The nasal spray is the most widely known alternative to the traditional shot, and can be used by healthy people ages 2 to 49.

Other choices are targeted to different age groups and health conditions and include the "intradermal" or skin-deep shots that use tiny needles; a version for people allergic to the chicken eggs used in brewing most flu vaccine; and a high-dose version for people 65 and older, whose immune systems typically don't respond as robustly to flu vaccine as younger people's.

TOWARD A BETTER VACCINE

The vaccine is changed yearly to keep up as influenza viruses mutate, and production takes months. It protects against two Type A strains -- H3N2 and the H1N1 subtype, such as the swine flu so common a few years ago -- plus either one or two milder Type B strains, depending on the brand.
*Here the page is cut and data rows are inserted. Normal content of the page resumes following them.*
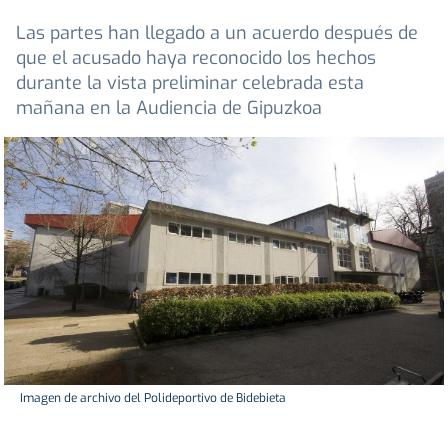
Las partes han llegado a un acuerdo después de
que el acusado haya reconocido los hechos
durante la vista preliminar celebrada esta
mañana en la Audiencia de Gipuzkoa
Imagen de archivo del Polideportivo de Bidebieta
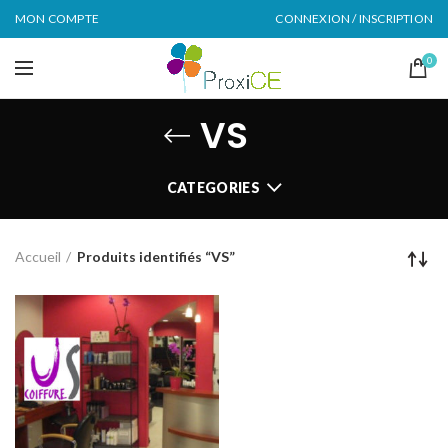
MON COMPTE
CONNEXION / INSCRIPTION
0
VS
CATEGORIES
Accueil
Produits identifiés “VS”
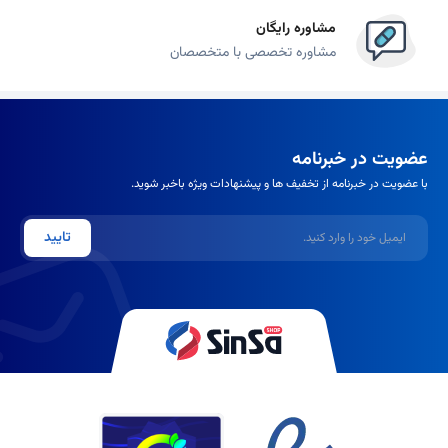
مشاوره رایگان
مشاوره تخصصی با متخصصان
عضویت در خبرنامه
با عضویت در خبرنامه از تخفیف ها و پیشنهادات ویژه باخبر شوید.
ایمیل
تایید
CDC is working with manufacturers to cut vaccine production time, giving more time to spot it if a mutation is forming, Frieden said.

The bigger goal is to create a "universal vaccine" that could work on many flu strains. "This would be a one shot once in your lifetime and it would protect you against many strains of the flu," Phillips said.

Last month, researchers reported a small step toward that goal by targeting vaccines to a slightly different spot on the flu virus. But Frieden cautions that more broadly effective flu vaccines are "a few years away at best."